Sebelum pertandingan leg ke-2 16 besar Liga Champions 2018-2019, Hag telah girang sebab Real Madrid tidak diperkokoh sang kapten Sergio Ramos. Ten Hag memandang Ramos adalah bos serta pemain terpenting di team Madrid.

Ten Hag bahkan juga cukuplah optimis team asuhannya dapat mencapai hasil positif di Santiago Bernabeu bila Ramos mangkir. Optimisme itu selanjutnya jadi fakta.

Pada leg ke-2 set 16 Besar Liga Champions, Ajax menggulung Real Madrid dengan score 1-4, Rabu pagi hari WIB (6/3/2019). Hasil ini membuat Ajax memiliki hak maju ke perempat final serta menyisihkan Madrid dengan kelebihan agregat 5-3.

Sergio Ramos dipandang menjadi profil terpenting buat Real Madrid. Tidak cuma dengan tehnis, tetapi pun mental. Ramos ialah bintang sekaligus juga kapten. Pengaruhnya dalam team lumayan besar.

Tidaklah heran bila Ramos mangkir, Real Madrid mesti berusaha sangat keras. Bahkan juga, dalam tiga pertandingan kandang paling akhir di Liga Champions tiada Sergio Ramos, Madrid tetap menerima kekalahan. Termasuk juga menantang Ajax.

Pertama kali Madrid kalah waktu tidak diperkokoh Sergio Ramos berlangsung saat melayani Juventus 12 April 2018. Waktu itu Madrid kalah dengan score 1-3, Ramos mangkir sebab mendapatkan sangsi akumulasi kartu.

Setelah itu, Madrid kalah dengan score 0-3 saat bertemu CSKA Moskow pada babak group musim 2018-2019 ini. Madrid lalu kalah 1-4 dari Ajax. Tiga pertandingan tiada Ramos, gawang Madrid telah kebobolan 10 gol.

Ironi Sergio Ramos

Real Madrid ialah penguasa di pentas Liga Champions. Madrid terdaftar menjadi peraih titel sangat banyak serta Madrid ialah juara bertahan tiga musim paling akhir.
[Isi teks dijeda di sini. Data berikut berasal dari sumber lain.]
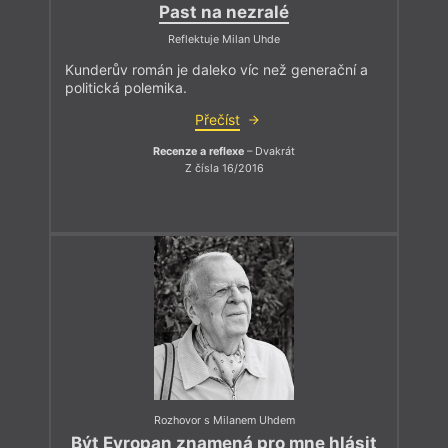
Past na nezralé
Reflektuje Milan Uhde
Kunderův román je daleko víc než generační a
politická polemika.
Přečíst
Recenze a reflexe
– Dvakrát
Z čísla 16/2016
Rozhovor s Milanem Uhdem
Být Evropan znamená pro mne hlásit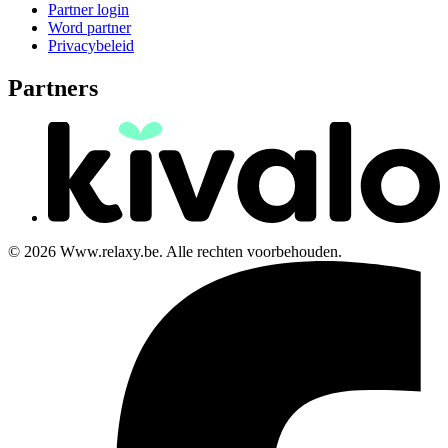
Partner login
Word partner
Privacybeleid
Partners
© 2026 Www.relaxy.be. Alle rechten voorbehouden.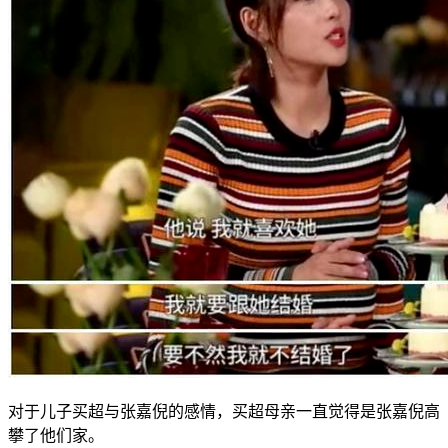
对于儿子买超与张嘉倪的感情，买超母亲一直觉得是张嘉倪高
攀了他们家。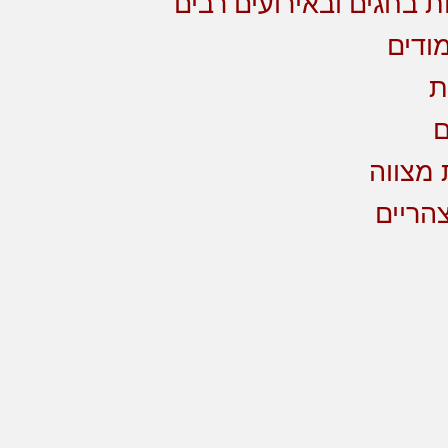
ת בחגים ובאירועים רבים
מודים
ת
ם
 מצווה
הריים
Tapi, sekarang Madrid telah tersingkir, cuma akan jadi pemirsa, serta melihat juara baru lahir.

Berdasar pada catatan Sqauwka, Madrid untuk pertama kali tersisih dari set 16 Besar semenjak sembilan tahun paling akhir. Satu rawan waktu yang tidak dapat disebut pendek. Terakhir kali Madrid tersingkir di set 16 besar berlangsung pada musim 2009-2010.

Saat waktu 2010 sampai 2019, perolehan terburuk Real Madrid ialah tersingkir di semi final. Bahkan juga, dalam rawan sembilan musim itu, Madrid dapat mencapai empat titel juara Liga Champions.

Di lain sisi, Sergio Ramos mangkir dalam leg ke-2 kontra Ajax sebab kantongi hukuman akumulasi kartu kuning. Tragisnya, kartu kuning paling akhir dia temukan waktu melayani Ajax pada leg pertama.

Ramos mengakui dia menyengaja lakukan pelanggaran supaya mendapatkan kartu kuning, mangkir di pertandingan setelah itu, serta kembali tampil waktu Madrid bermain di set perempat final. Akan tetapi, skenario itu amburadul sesudah Ajax dengan mengagetkan menang 4-1 di leg ke-2.